### EXTRAIT FOURNI

C’est une décroissance majeure qui apparaît comme une condition nécessaire : il nous faudrait en conséquence une conduite d’autolimitation consciente de notre propre impact générationnel.

Il nous faut évoluer vers une civilisation plus coopérative et plus solidaire en n’oubliant pas que nous faisons partie d’un écosystème où toute perturbation d’origine humaine a des répercussions sur l’ensemble du vivant.

Il nous faudra aussi une réflexion sur des thèmes aussi fondamentaux que l’évaluation du bien-être, de la notion de pauvreté et d’inégalité, de la notion de justice sociale.

La décroissance, avec son lot de faillites et de chômeurs, ne pourra être acceptée que si elle est accompagnée par ce qui pourrait être un revenu minimun universel permettant à tout un chacun d’avoir des conditions de vie acceptable.

En conclusion

Pour donner corps à ces quelques pistes de réflexion ébauchées, pour conclure je dirais que nous devons paniquer, c’est-à-dire réagir d’urgence, nous indigner, commencer la lutte sans délai, changer notre façon d’être et notre rapport au monde. Il nous faut respecter la vie dans sa globalité comme le préconisait déjà Albert Schweitzer en prenant conscience que l’homme ne peut vivre seul sur notre planète. Des citoyens partout se lèvent pour que l’éveil de nos consciences s’étende :

Greta Thunberg, courageuse militante écologique suédoise de 17 ans, est la représentante de  cette jeunesse qui se soulève pour réclamer à juste titre  des comptes et pour demander qu’on agisse sans tarder. Elle a su faire face aux ricanements d’une partie de «l’intelligentsia» et obtenu le soutien de J.M.G. Le Clézio.

######
### LISTE DES ENREGISTREMENTS

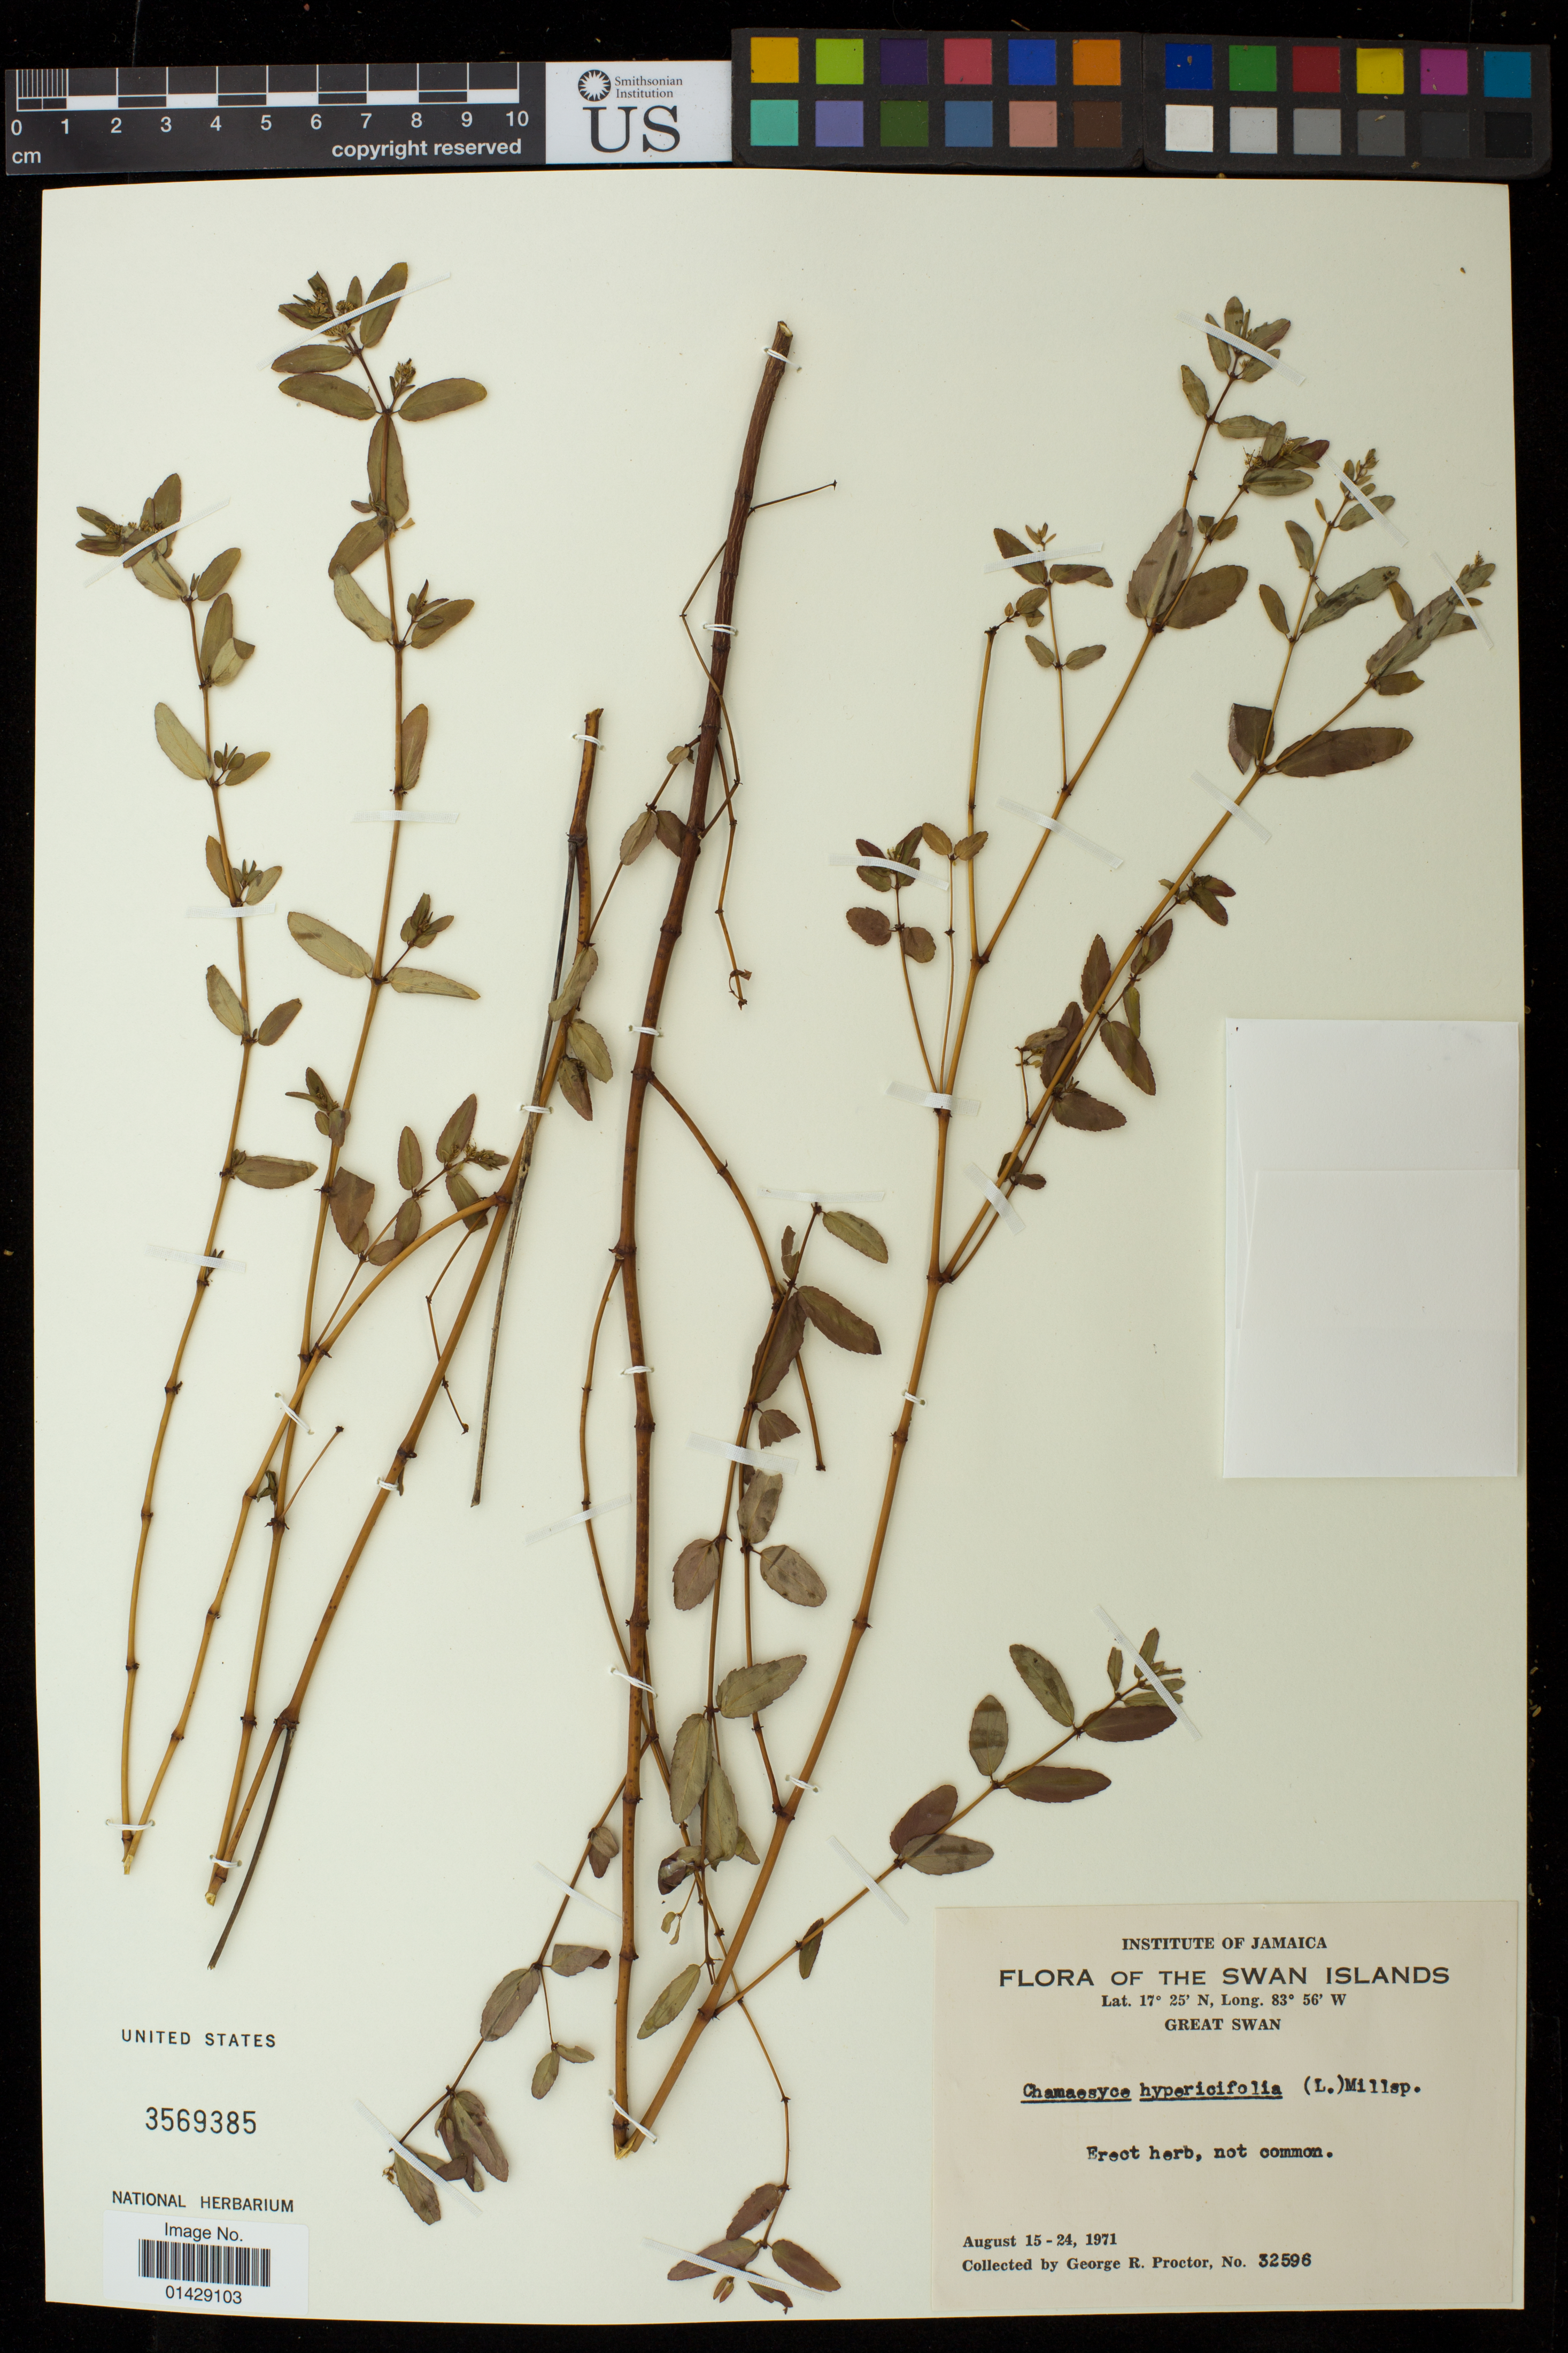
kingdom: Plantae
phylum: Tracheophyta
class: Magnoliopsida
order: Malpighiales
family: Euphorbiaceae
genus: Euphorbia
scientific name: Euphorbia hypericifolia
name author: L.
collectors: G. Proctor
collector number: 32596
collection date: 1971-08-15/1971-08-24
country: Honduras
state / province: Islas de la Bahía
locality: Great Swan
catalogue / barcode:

######

--- CONSIGNES ---
• a. D'après l'extrait, quel écrivain a apporté son soutien à Greta Thunberg ?
• b. Expliquez, en vous appuyant sur l'extrait, à quelle condition la décroissance pourrait être acceptée et pourquoi cette condition est nécessaire.
Les enregistrements n'ont aucun lien avec l'extrait.

--- RÉPONSES PAR TÂCHE ---
• a. J.M.G. Le Clézio.

• b. La décroissance ne pourrait être acceptée que si elle s'accompagne d'un revenu minimum universel, car elle entraîne son lot de faillites et de chômeurs. Ce revenu permettrait à chacun d'avoir des conditions de vie acceptables.